Under capitalism, industrial and other workers can extort certain democratic rights which they can make use of in order to wage socialist struggle. For the workers, this democracy within capitalist society is always limited, conditional, watered down. Only by breaking down exploited democracy can the realization of true democracy for the working masses become a possibility.

When our bourgeoisie can keep up a certain democratic facade, it is because her power is still largely based upon the exploitation of the Third World. What will happen when the Third World really becomes independent, i.e. when it expropriates Western multinationals and demands trade relations on an equal basis? In 1930, Kautsky defended the position that imperialist democracy was superior to socialist democracy in the USSR. In 1930, Kautsky preached a ’democratic revolution’ that would abolish the bolshevist ’aristocracy’. (p 91) What will happen after that revolution? “In general, the capitalist countries are far ahead of the Soviet Union where social policies are concerned. When democracy is in power it will have to assume the important task of giving the workers all that their comrades in the West have already got: an elaborate workers protection, well-built houses (... ), complete liberty to form trade unions, etc.” (Le bolchevisme dans 1’impasse, p 139) As a socialist country, the Soviet Union cannot exploit colonies. European imperialism sucked the blood of hundreds of millions of people in Africa and Asia; of all the immense wealth ’our’ capitalists gathered there, they left some crumbs (’well-built houses’) for European workers. Furthermore, the prophet Kautsky could not, of course, foresee what would become of ’workers protection’ and other ’trade union liberties’. Three years later, when German democracy brought Hitler to power...

5. The conciliatory attitude towards the social democratic liquidationist tendency

5.1. Significance of this conciliatory attitude.

The contradiction with the right wing anti-party tendency is antagonistic. It has already destroyed many parties and crippled hundreds of militants. Inside the PvdA/PTB, only a few such elements have gone as far as openly rejecting Marxism, Leninism and the party. We have to be very attentive to the conciliatory attitude towards the social democratic liquidationist tendency: it is excused, protected, reasons are found for it, no reason is seen for fighting this tendency systematically. In all ML-parties that broke up, the dissolution of the party was a result of a number of alliances. Originally there was only a limited core of bitter, grim anti-marxists, seeking all sorts of means and arguments to do away with the party. This right wing succeeded in forming a fighting group, functioning as an organising centre and using marxist, revolutionary and ’scientific’ terms in order to attract discontented forces. A large group of people with very differing positions formed an alliance with this right wing centre thus allowing it to realize its plan: liquidate the party. A number of honest, conciliatory doubters will probably be gnashing their teeth for many years to come: the irreparable harm is done, the ship went down.

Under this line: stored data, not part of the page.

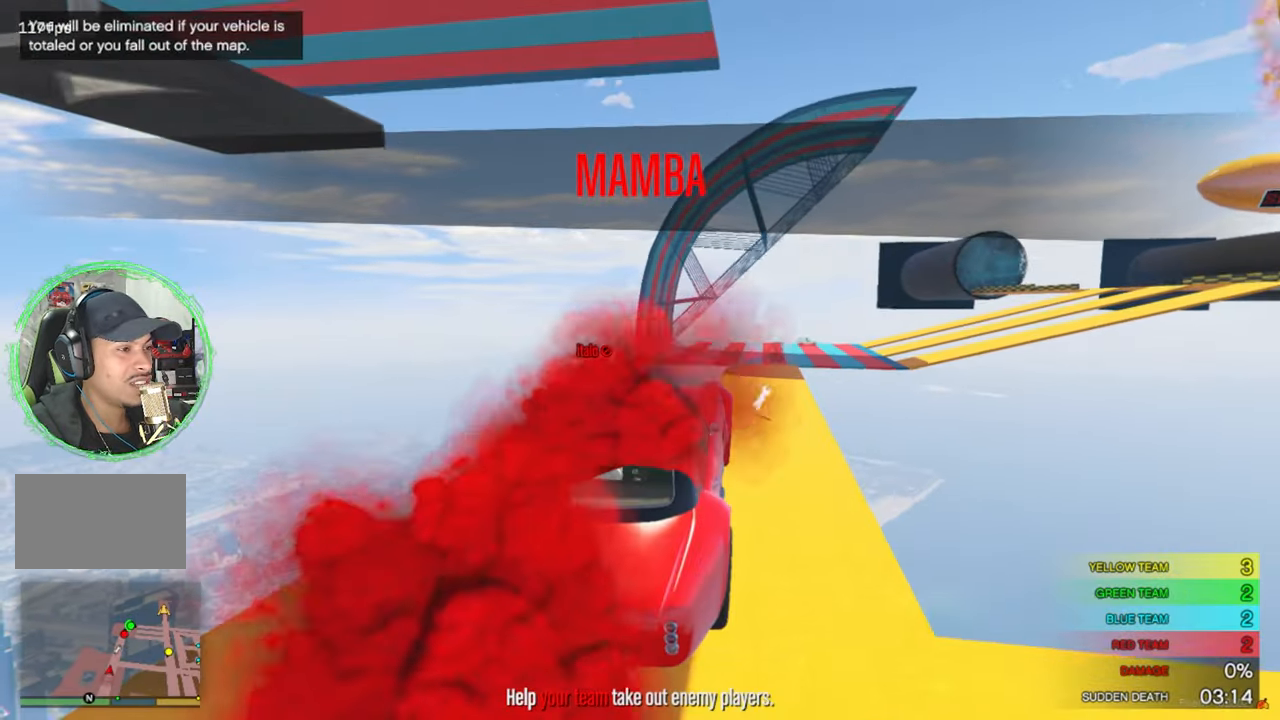
{"keys": ["w"], "mouse": [], "mouse_move": "still", "events": []}
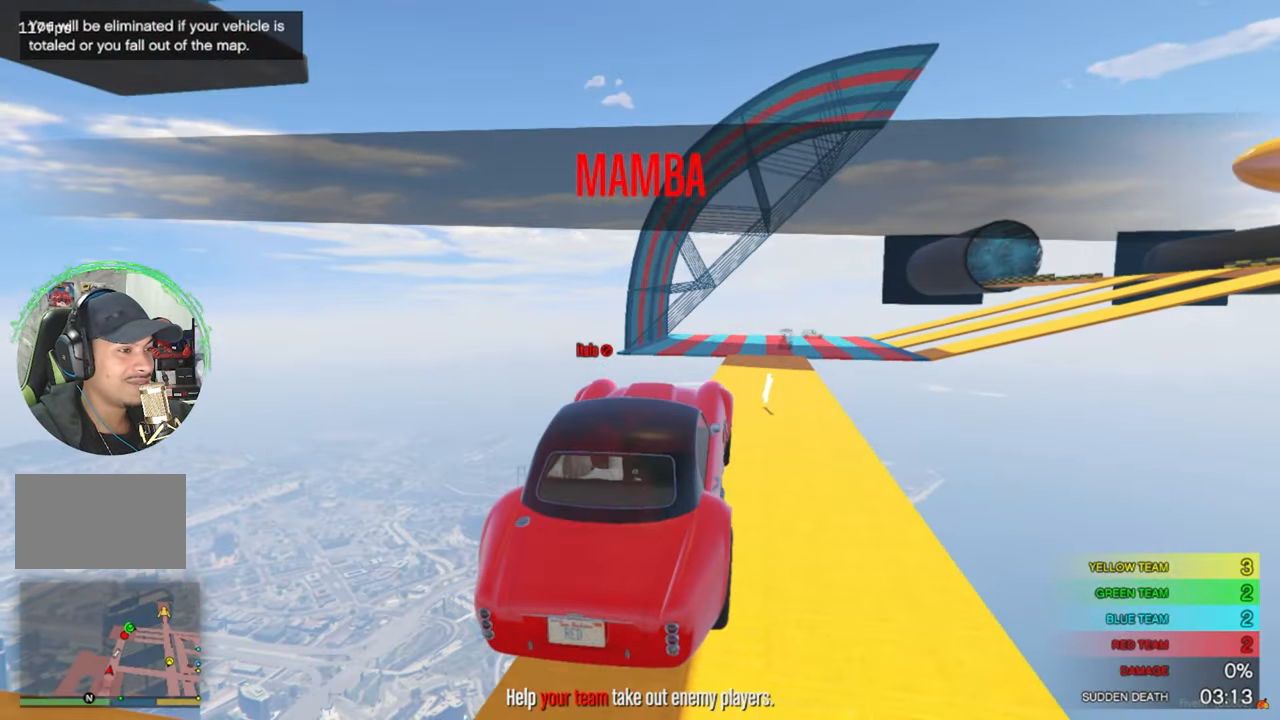
{"keys": ["w"], "mouse": [], "mouse_move": "still", "events": [[17, "d", "down"], [200, "d", "up"], [333, "d", "down"], [484, "d", "up"]]}
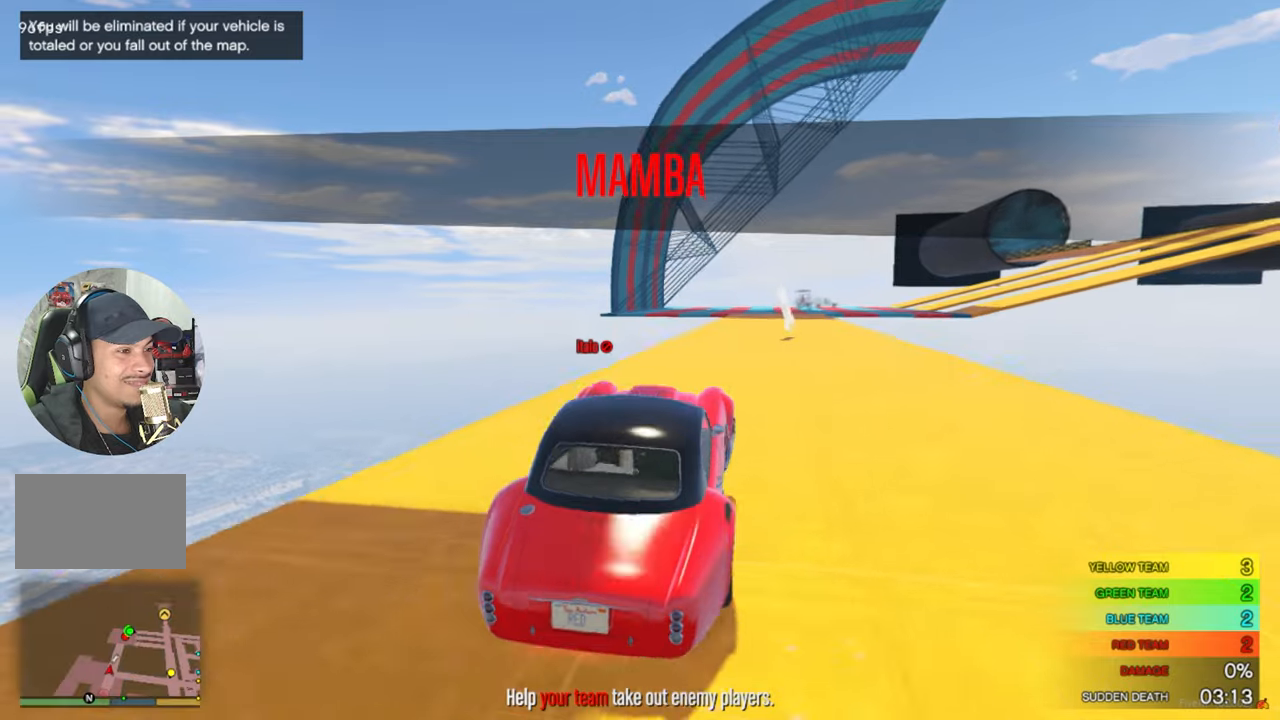
{"keys": ["w"], "mouse": [], "mouse_move": "still", "events": [[317, "d", "down"], [400, "d", "up"]]}
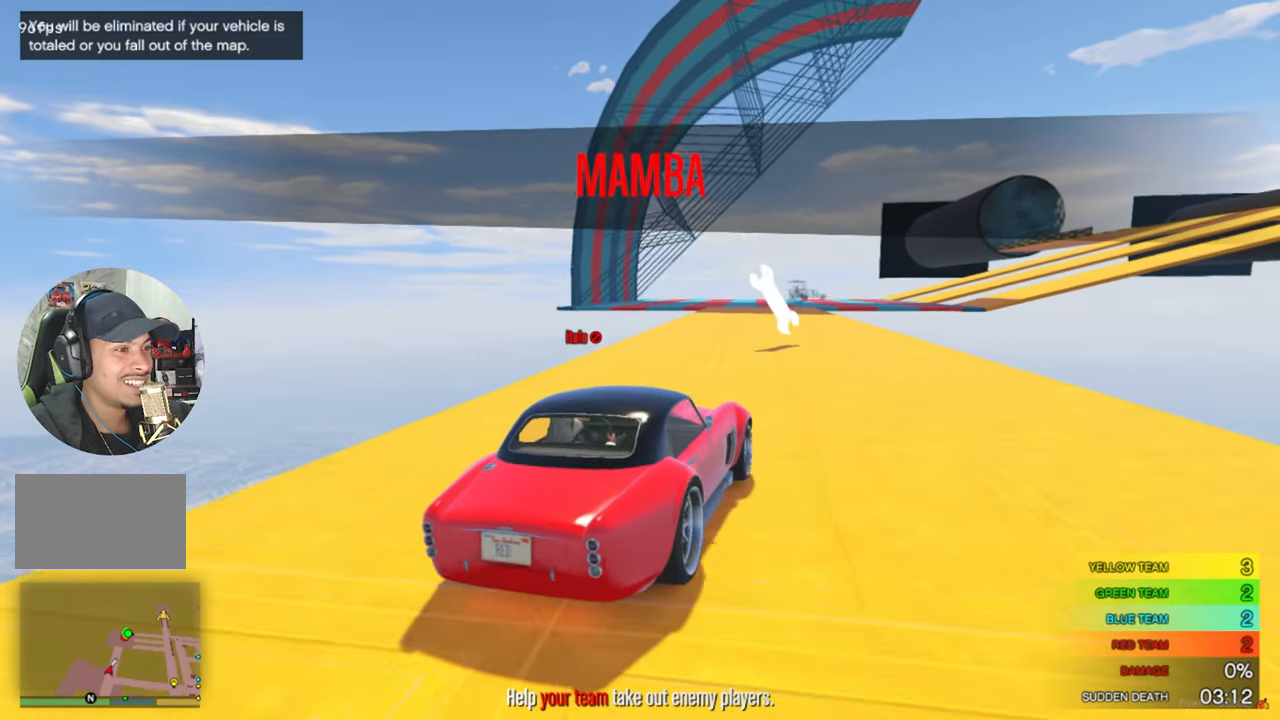
{"keys": ["d", "w"], "mouse": [], "mouse_move": "still", "events": [[17, "a", "down"], [134, "a", "up"], [417, "d", "down"]]}
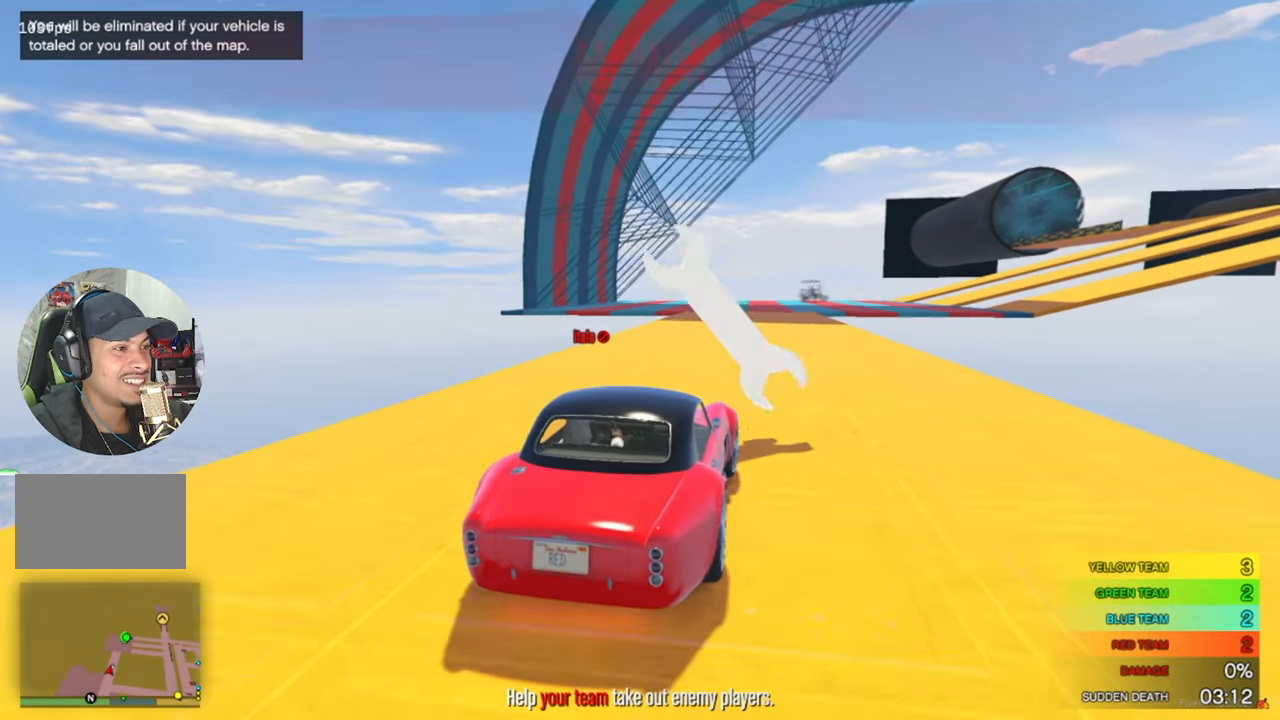
{"keys": ["w"], "mouse": [], "mouse_move": "still", "events": [[67, "d", "up"], [334, "a", "down"], [434, "a", "up"]]}
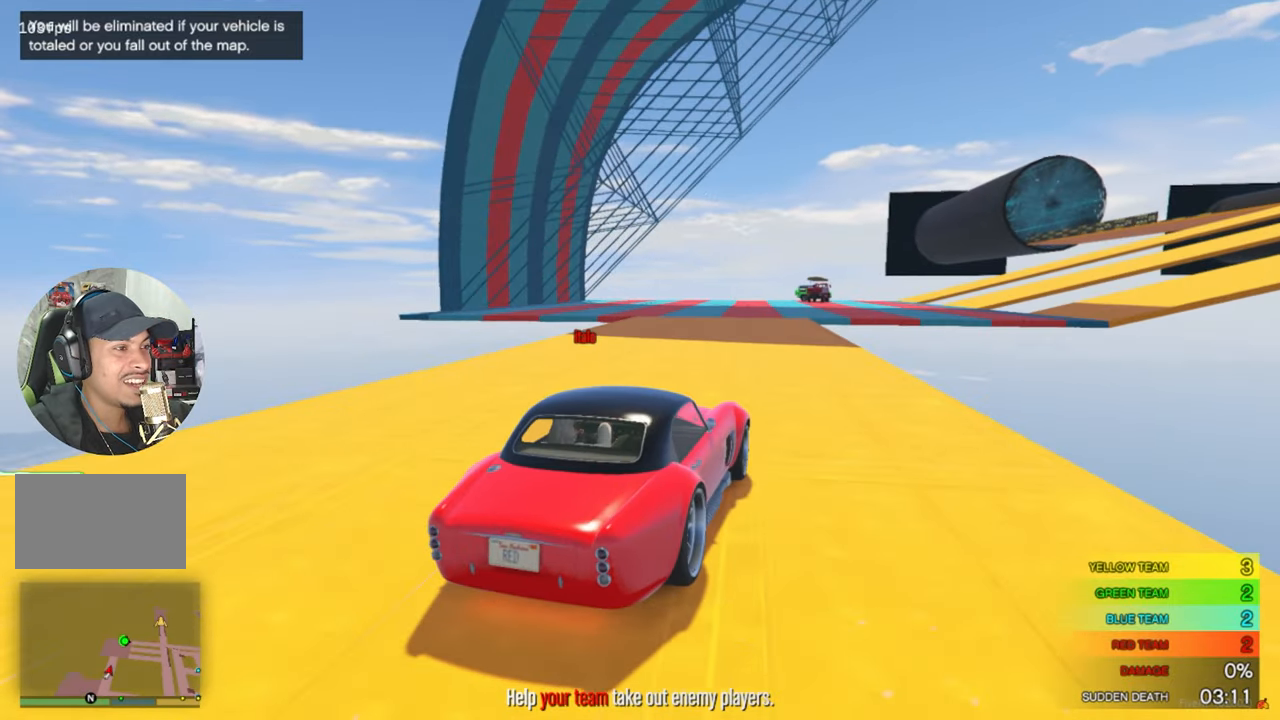
{"keys": ["w"], "mouse": [], "mouse_move": "still", "events": []}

5.2. The party reinforces itself by purging itself of incorrigible opportunist elements.

The party is the voluntary getting together of all revolutionaries fighting for a common program according to common organisational principles. He or she who no longer knows whether a marxist-leninist party is necessary, whether there should be a socialist revolution, whether the working class is the most important revolutionary force, can no longer be a member of the party. We cannot allow anybody who largely agrees with the ideas of the social-democratic liquidationist tendency, to remain a member of the party. In the first place, we want to have thorough, detailed discussions with such comrades. We want to take special measures for education, study and discussion. The party has to make all possible efforts to win them back for Marxism-Leninism and for our program. If those comrades make no political progress, however, we ask them to leave the party; if they do not want to, they are to be excluded. The conciliatory attitude expresses itself in the issue: “expulsions always harm the party”. That’s the idea of an ’absolute’ democracy, above the classes: bourgeois and anti-marxist tendencies, too, should be allowed to develop within the party, it is their democratic right. The expulsion of anti-marxist elements makes the party stronger. Many other ML-parties have kept incorrigible opportunists in the party: it was those elements that got the upper hand and destroyed the whole party. One should not be intimidated by anti-communists who, as soon as they catch a rumour about expulsions start screaming about ’stalinism’. The expulsion of incorrigible bourgeois elements is a principle formulated by Marx and Engels. They wrote the following sentences about a document written by Bernstein and two other leaders of the German socialist party, a document that broke with all revolutionary ideas: “These ideas are certainly justified in a petty-bourgeois country such as Germany but only outside the social democrat party. Had these gentlemen erected a petty-bourgeois social democrat party, it would have been their full right.( ... )

“But within a workers’ party, they constitute a foreign element ( ... ) The Spilt with these people is only a matter of time. This moment ever seems to have arrived now. We do not understand how the party can still tolerate the authors of this article.” (Marx-Engels, Circular letter, 17-18 sept.1879 – Correspondence p 338)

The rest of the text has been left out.